«L’éveil du printemps»: un remodelage réussi et moderne
Il y a toujours un risque à transposer une œuvre d’une autre époque dans le monde actuel. Avec L’éveil du printemps, David Paquet s’est permis beaucoup de libertés, remodelant et actualisant un texte écrit en 1891 pour l’ancrer solidement dans les réalités du 21e siècle.
À l’affiche jusqu’au 18 février au Trident, L’éveil du printemps est un objet théâtral assez différent de l’œuvre écrite par le dramaturge allemand Frank Wedekind.
Le texte, censuré à l’époque, aborde, par la satire, l’éveil sexuel d’une jeunesse vivant au cœur d’une société bourgeoise et fermée dans sa façon de parler de sexualité.
Pour actualiser l’œuvre avec des réalités d’aujourd’hui et de la sexualité facile d’accès, l’auteur David Paquet a fait un bon travail de reconstruction, insérant des éléments associés à l’application Tinder et au mouvement #MeToo.
Il a aussi transformé certains personnages, comme Melchior, un garçon de 14 ans dans l’œuvre originale, devenu une adolescente.
Mise en scène par Oliver Arteau, L’éveil du printemps joue sur deux tonalités.

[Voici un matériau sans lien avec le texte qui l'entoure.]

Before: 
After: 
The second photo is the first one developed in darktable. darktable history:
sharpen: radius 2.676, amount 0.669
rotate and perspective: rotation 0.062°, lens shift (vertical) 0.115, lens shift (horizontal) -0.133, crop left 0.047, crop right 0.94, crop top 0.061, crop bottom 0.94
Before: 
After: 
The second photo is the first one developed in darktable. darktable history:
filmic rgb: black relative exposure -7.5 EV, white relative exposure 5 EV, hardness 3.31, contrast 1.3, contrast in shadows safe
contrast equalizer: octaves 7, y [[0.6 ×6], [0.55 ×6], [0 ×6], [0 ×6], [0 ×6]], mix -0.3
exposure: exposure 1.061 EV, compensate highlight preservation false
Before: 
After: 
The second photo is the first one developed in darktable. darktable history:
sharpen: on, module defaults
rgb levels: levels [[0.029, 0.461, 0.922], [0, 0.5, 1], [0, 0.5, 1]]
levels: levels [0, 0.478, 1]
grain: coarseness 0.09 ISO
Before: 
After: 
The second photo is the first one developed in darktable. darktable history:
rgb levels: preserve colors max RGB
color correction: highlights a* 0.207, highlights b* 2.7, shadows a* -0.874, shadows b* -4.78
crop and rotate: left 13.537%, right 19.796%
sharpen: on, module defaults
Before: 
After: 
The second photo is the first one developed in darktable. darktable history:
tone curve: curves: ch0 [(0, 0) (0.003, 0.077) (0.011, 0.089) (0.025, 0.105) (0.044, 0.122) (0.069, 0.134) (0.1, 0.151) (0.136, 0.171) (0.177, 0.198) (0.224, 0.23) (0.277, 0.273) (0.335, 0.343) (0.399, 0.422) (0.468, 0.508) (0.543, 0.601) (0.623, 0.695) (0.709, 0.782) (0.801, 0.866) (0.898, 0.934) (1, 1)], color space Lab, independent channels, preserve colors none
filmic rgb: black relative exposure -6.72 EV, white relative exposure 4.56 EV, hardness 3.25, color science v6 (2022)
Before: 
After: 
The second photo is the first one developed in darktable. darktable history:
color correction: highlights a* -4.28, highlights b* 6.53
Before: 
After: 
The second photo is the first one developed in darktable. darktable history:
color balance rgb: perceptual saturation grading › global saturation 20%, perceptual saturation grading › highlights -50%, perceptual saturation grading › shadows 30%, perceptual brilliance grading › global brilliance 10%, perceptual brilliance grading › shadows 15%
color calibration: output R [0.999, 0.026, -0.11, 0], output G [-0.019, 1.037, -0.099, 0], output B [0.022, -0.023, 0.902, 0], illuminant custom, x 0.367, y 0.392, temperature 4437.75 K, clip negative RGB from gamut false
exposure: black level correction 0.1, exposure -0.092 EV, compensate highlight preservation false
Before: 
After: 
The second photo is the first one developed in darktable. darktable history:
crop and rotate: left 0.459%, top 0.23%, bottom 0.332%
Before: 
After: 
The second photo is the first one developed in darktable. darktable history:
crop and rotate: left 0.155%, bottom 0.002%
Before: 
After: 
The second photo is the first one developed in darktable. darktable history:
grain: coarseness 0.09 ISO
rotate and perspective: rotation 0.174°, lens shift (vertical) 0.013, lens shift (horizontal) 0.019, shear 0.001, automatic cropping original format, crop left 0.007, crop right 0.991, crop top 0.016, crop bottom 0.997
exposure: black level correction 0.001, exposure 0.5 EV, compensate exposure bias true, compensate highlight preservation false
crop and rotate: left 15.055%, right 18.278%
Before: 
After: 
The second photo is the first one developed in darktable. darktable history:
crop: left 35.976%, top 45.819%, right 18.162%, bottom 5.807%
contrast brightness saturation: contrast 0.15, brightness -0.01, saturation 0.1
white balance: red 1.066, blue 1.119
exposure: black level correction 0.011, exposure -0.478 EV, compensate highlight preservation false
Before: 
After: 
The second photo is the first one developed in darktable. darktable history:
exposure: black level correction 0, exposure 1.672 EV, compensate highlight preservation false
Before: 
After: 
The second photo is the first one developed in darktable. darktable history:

Une première partie humoristique et satirique, jouée parfois très gros, et un deuxième segment plus dramatique, tragique, touchant et qui aborde le mal de vivre d’une génération.
Ça bouge beaucoup avec des numéros de cordes à danser et des chorégraphies signées par Olivier Arteau et le danseur Fabien Piché.
Caricature clownesque
Les 10 comédiens évoluent sur et autour d’une plateforme inclinée, où ils effectuent plusieurs glissades, et dans une scénographie qui, par moments, rappelle la relecture d’Antigone présentée en 2019 au Trident.
Lé Aubin, Claude Breton-Potvin, Gabriel Favreau, Gabriel Lemire, Carla Mezquita Honhon et Sarah Villeneuve-Desjardins campent très bien les jeunes adolescents. Claude Breton-Potvin mérite une grosse étoile dans son cahier pour le rôle de Melchior.
Les personnages adultes, joués par Marie-Josée Bastien, Ariel Charest, Sébastien Rajotte et Marc-Antoine Marceau, sont caricaturés et clownesques. Un choix possiblement délibéré de l’auteur pour ridiculiser ces adultes qui gardent ces ados dans l’ignorance.
Le segment où le juge, campé par Marc-Antoine Marceau, interroge une jeune fille agressée sexuellement est bien livré et fort dramatiquement, mais éloigné de l’œuvre originale de Wedekind.
L’éveil du printemps livre la marchandise. C’est réussi. Reproduire cette pièce avec les codes du 19e siècle aurait sonné faux. La deuxième partie, plus sombre, témoigne d’une jeunesse qui, 132 années plus tard, a encore de la difficulté à s’épanouir pleinement.